These are all good reasons to exercise!
However, logic and compelling arguments don’t necessarily add up to incentive for seniors who may be contending with the aches and pains of arthritis and experiencing diminishing strength, energy and appetite.
If this is you, don’t despair. Exercise doesn’t have to be all or nothing; there are reasonable alternatives in between. Here is an approach that might work for you.
Change your perception! With a goal of working up to a feasible (age recommended) exercise regime for yourself, start by reframing the concept of exercise in your mind. Replace the word ‘exercise’ with the word ‘activity’ and consider all the areas of your daily routine that already include activity. You’d be surprised to learn that all kinds of daily chores and rituals are actually varying degrees of exercise… in disguise.
Here are some examples:
Housework: Sweeping the floor, mopping, and vacuuming are all excellent examples of productive activity. Dusting, washing walls, wiping down cupboard and unloading the dishwasher are useful upper body movements that increase blood flow, improve blood pressure and enhance muscle strength. In other words, moderate housework can be good for you!
Outdoor activities: Aside from the known benefits of fresh air and nature, light yard work such as raking and gardening are activities that can be beneficial to your health and wellbeing.
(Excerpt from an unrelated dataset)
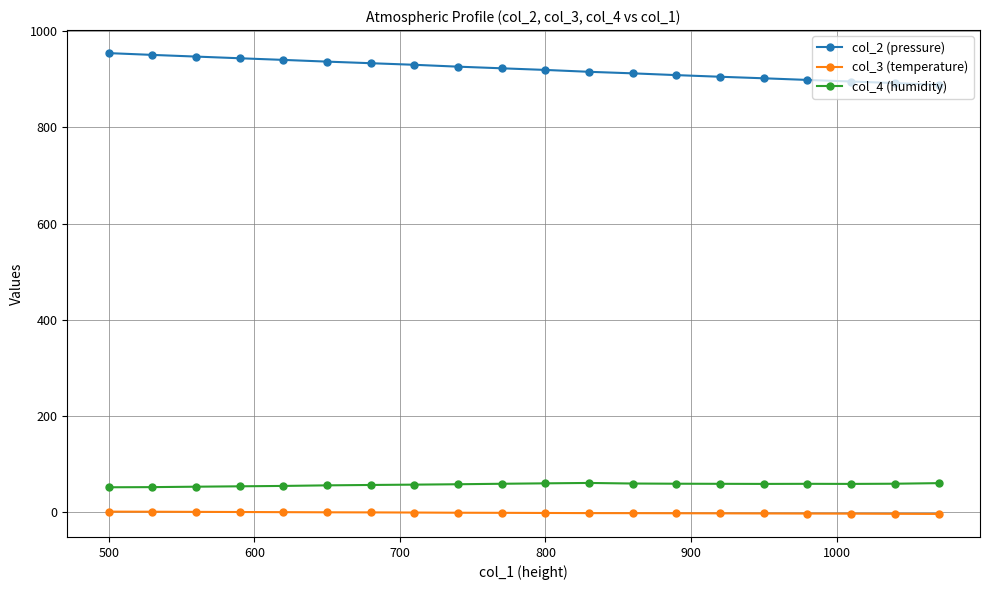

True or false: col_4 (humidity) and col_2 (pressure) intersect in this chart.

False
If you don’t have a yard, perhaps you enjoy short walks with the dog or a stroll to get the mail.
Errands and shopping: Perhaps you shop for clothes, groceries, personal items or gifts. Maybe you routinely go out to do your banking, and/or to visit family and friends. Whatever your situation, just getting out and about is good for you. This means you are moving rather than being sedentary.
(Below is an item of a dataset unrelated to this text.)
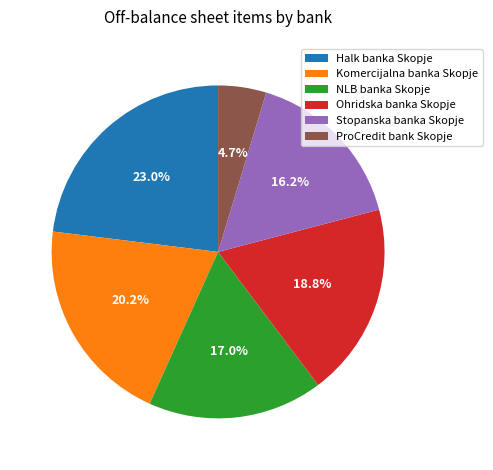

What percentage is the Halk banka Skopje slice, to the nearest percent?

23%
Now that you’ve put a positive spin on what you already do… do it more and do it better!
– Try and do at least one light housekeeping chore each day.
– Try taking the stairs more often in your house or the retirement community where you reside.
– When weather permits, get outside to tend to an outdoor chore, run errands or make social calls.
– If you are independently mobile, park further away from your destination to add steps to your commute.
– When you are watching your favourite TV program, make a habit of getting up and walking a lap around your house or building during each commercial.
– When you hear a great song playing – get up and dance! Now that’s great exercise!
Any activity that involves movement and doesn’t hurt or stress your joints is likely good for you! Begin by maximizing what you already do, and then, with guidance from your doctor, consider incorporating a few more activities. Remember, there are many ways to be active. Give yourself a pat on the back and keep on moving!